Quadratic programming

This section is concerned with minimizing quadratic functions subject to equality and/or inequality constraints, also known as quadratic programming.

JAXopt supports several solvers for quadratic programming. The solver specificities are summarized in the table below. The best choice will depend on the usage.

Quadratic programming solvers
Name	jit	pytree	matvec	quad. fun	precision	stability	speed	derivative	input format
`jaxopt.EqualityConstrainedQP`	yes	yes	yes	yes	++	+	+++	implicit	(Q, c), (A, b)
`jaxopt.CvxpyQP`	no	no	no	no	+++	+++	+	implicit	(Q, c), (A, b), (G, h)
`jaxopt.OSQP`	yes	yes	yes	yes	+	++	++	implicit	(Q, c), (A, b), (G, h)
`jaxopt.BoxOSQP`	yes	yes	yes	yes	+	++	++	both	(Q, c), A, (l, u)
`jaxopt.BoxCDQP`	yes	no	no	no	++	+++	++	both	(Q, c), (l, u)

jit: the algorithm can be used with jit or vmap, on GPU/TPU.
pytree: the algorithm can be used with pytrees of matrices (see below).
matvec: the QP parameters can be given as matvec instead of dense matrices (see below).
quad. fun: the algorithm can be used with a quadratic function argument (see below).
precision: accuracy expected when the solver succeeds to converge.
stability: capacity to handle badly scaled problems and matrices with poor conditioning.
speed: typical speed on big instances to reach its maximum accuracy.
derivative: whether differentiation is supported only via implicit differentiation, or by both implicit differentiation and unrolling.
input format: see subsections below.

This table is given as rule of thumb only; on some particular instances some solvers may behave unexpectedly better (or worse!) than others.
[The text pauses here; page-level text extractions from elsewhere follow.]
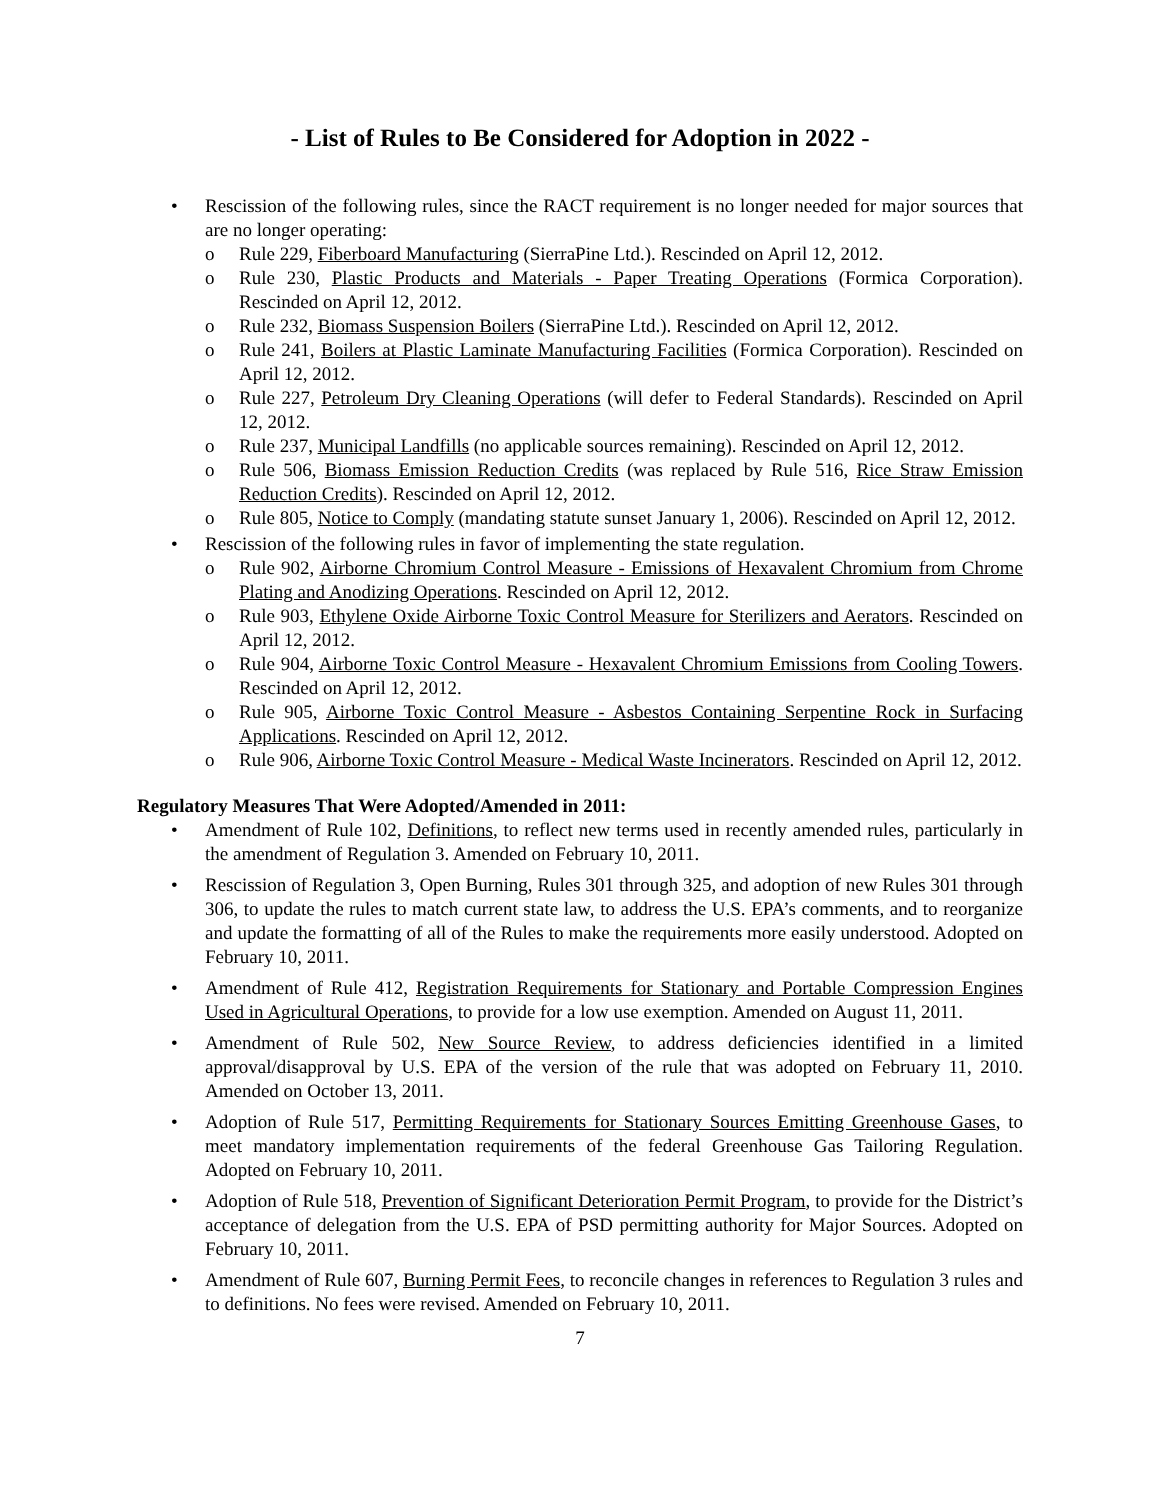- List of Rules to Be Considered for Adoption in 2022 -
• Rescission of the following rules, since the RACT requirement is no longer needed for major sources that are no longer operating:
o Rule 229, Fiberboard Manufacturing (SierraPine Ltd.). Rescinded on April 12, 2012.
o Rule 230, Plastic Products and Materials - Paper Treating Operations (Formica Corporation). Rescinded on April 12, 2012.
o Rule 232, Biomass Suspension Boilers (SierraPine Ltd.). Rescinded on April 12, 2012.
o Rule 241, Boilers at Plastic Laminate Manufacturing Facilities (Formica Corporation). Rescinded on April 12, 2012.
o Rule 227, Petroleum Dry Cleaning Operations (will defer to Federal Standards). Rescinded on April 12, 2012.
o Rule 237, Municipal Landfills (no applicable sources remaining). Rescinded on April 12, 2012.
o Rule 506, Biomass Emission Reduction Credits (was replaced by Rule 516, Rice Straw Emission Reduction Credits). Rescinded on April 12, 2012.
o Rule 805, Notice to Comply (mandating statute sunset January 1, 2006). Rescinded on April 12, 2012.
• Rescission of the following rules in favor of implementing the state regulation.
o Rule 902, Airborne Chromium Control Measure - Emissions of Hexavalent Chromium from Chrome Plating and Anodizing Operations. Rescinded on April 12, 2012.
o Rule 903, Ethylene Oxide Airborne Toxic Control Measure for Sterilizers and Aerators. Rescinded on April 12, 2012.
o Rule 904, Airborne Toxic Control Measure - Hexavalent Chromium Emissions from Cooling Towers. Rescinded on April 12, 2012.
o Rule 905, Airborne Toxic Control Measure - Asbestos Containing Serpentine Rock in Surfacing Applications. Rescinded on April 12, 2012.
o Rule 906, Airborne Toxic Control Measure - Medical Waste Incinerators. Rescinded on April 12, 2012.
Regulatory Measures That Were Adopted/Amended in 2011:
• Amendment of Rule 102, Definitions, to reflect new terms used in recently amended rules, particularly in the amendment of Regulation 3. Amended on February 10, 2011.
• Rescission of Regulation 3, Open Burning, Rules 301 through 325, and adoption of new Rules 301 through 306, to update the rules to match current state law, to address the U.S. EPA’s comments, and to reorganize and update the formatting of all of the Rules to make the requirements more easily understood. Adopted on February 10, 2011.
• Amendment of Rule 412, Registration Requirements for Stationary and Portable Compression Engines Used in Agricultural Operations, to provide for a low use exemption. Amended on August 11, 2011.
• Amendment of Rule 502, New Source Review, to address deficiencies identified in a limited approval/disapproval by U.S. EPA of the version of the rule that was adopted on February 11, 2010. Amended on October 13, 2011.
• Adoption of Rule 517, Permitting Requirements for Stationary Sources Emitting Greenhouse Gases, to meet mandatory implementation requirements of the federal Greenhouse Gas Tailoring Regulation. Adopted on February 10, 2011.
• Adoption of Rule 518, Prevention of Significant Deterioration Permit Program, to provide for the District’s acceptance of delegation from the U.S. EPA of PSD permitting authority for Major Sources. Adopted on February 10, 2011.
• Amendment of Rule 607, Burning Permit Fees, to reconcile changes in references to Regulation 3 rules and to definitions. No fees were revised. Amended on February 10, 2011.
7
In case of difficulties, we suggest to test different combinations of algorithms, maxiter and tol values.

Warning

These algorithms are guaranteed to converge on convex problems only. Hence, the matrix \(Q\) must be positive semi-definite (PSD).

Equality-constrained QPs

The problem takes the form:

\[\min_{x} \frac{1}{2} x^\top Q x + c^\top x \textrm{ subject to } A x = b\]

jaxopt.EqualityConstrainedQP([matvec_Q, ...])

Quadratic programming with equality constraints only.

This class is optimized for QPs with equality constraints only: it supports jit, pytrees and matvec. It is based on the KKT conditions of the problem.

Example:

from jaxopt import EqualityConstrainedQP

Q = 2 * jnp.array([[2.0, 0.5], [0.5, 1]])
c = jnp.array([1.0, 1.0])
A = jnp.array([[1.0, 1.0]])
b = jnp.array([1.0])

qp = EqualityConstrainedQP()
sol = qp.run(params_obj=(Q, c), params_eq=(A, b)).params

print(sol.primal)
print(sol.dual_eq)

Ill-posed problems

This solver is the fastest for well-posed problems, but can behave poorly on badly scaled matrices, or with redundant constraints.

If the solver struggles to converge, it is possible to enable iterative refinement. This can be done by setting refine_regularization and refine_maxiter:

from jaxopt.eq_qp import EqualityConstrainedQP

Q = 2 * jnp.array([[3000., 0.5], [0.5, 1]])
c = jnp.array([1.0, 1.0])
A = jnp.array([[1.0, 1.0]])
b = jnp.array([1.0])

qp = EqualityConstrainedQP(tol=1e-5, refine_regularization=3., refine_maxiter=50)
sol = qp.run(params_obj=(Q, c), params_eq=(A, b)).params

print(sol.primal)
print(sol.dual_eq)
print(qp.l2_optimality_error(sol, params_obj=(Q, c), params_eq=(A, b)))

General QPs

The problem takes the form:

\[\min_{x} \frac{1}{2} x^\top Q x + c^\top x \textrm{ subject to } A x = b, G x \le h\]

CvxpyQP

The wrapper over CVXPY is a solver that runs in float64 precision. However, it is not jittable, and does not support matvec and pytrees.

jaxopt.CvxpyQP([solver, implicit_diff_solve])

Wraps CVXPY's quadratic solver with implicit diff support.

Example:

from jaxopt import CvxpyQP

Q = 2 * jnp.array([[2.0, 0.5], [0.5, 1]])
c = jnp.array([1.0, 1.0])
A = jnp.array([[1.0, 1.0]])
b = jnp.array([1.0])
G = jnp.array([[-1.0, 0.0], [0.0, -1.0]])
h = jnp.array([0.0, 0.0])

qp = CvxpyWrapper()
sol = qp.run(params_obj=(Q, c), params_eq=(A, b), params_ineq=(G, h)).params

print(sol.primal)
print(sol.dual_eq)
print(sol.dual_ineq)

It is also possible to specify only equality constraints or only inequality constraints by setting params_eq or params_ineq to None.

OSQP

This solver is a pure JAX re-implementation of the OSQP algorithm. It is jittable, supports pytrees and matvecs, but the precision is usually lower than CvxpyQP when run in float32 precision. It is meant as a drop-in replacement for CvxpyQP, but it is a wrapper over BoxOSQP. Hence we recommend to use BoxOSQP to avoid a costly problem transformation.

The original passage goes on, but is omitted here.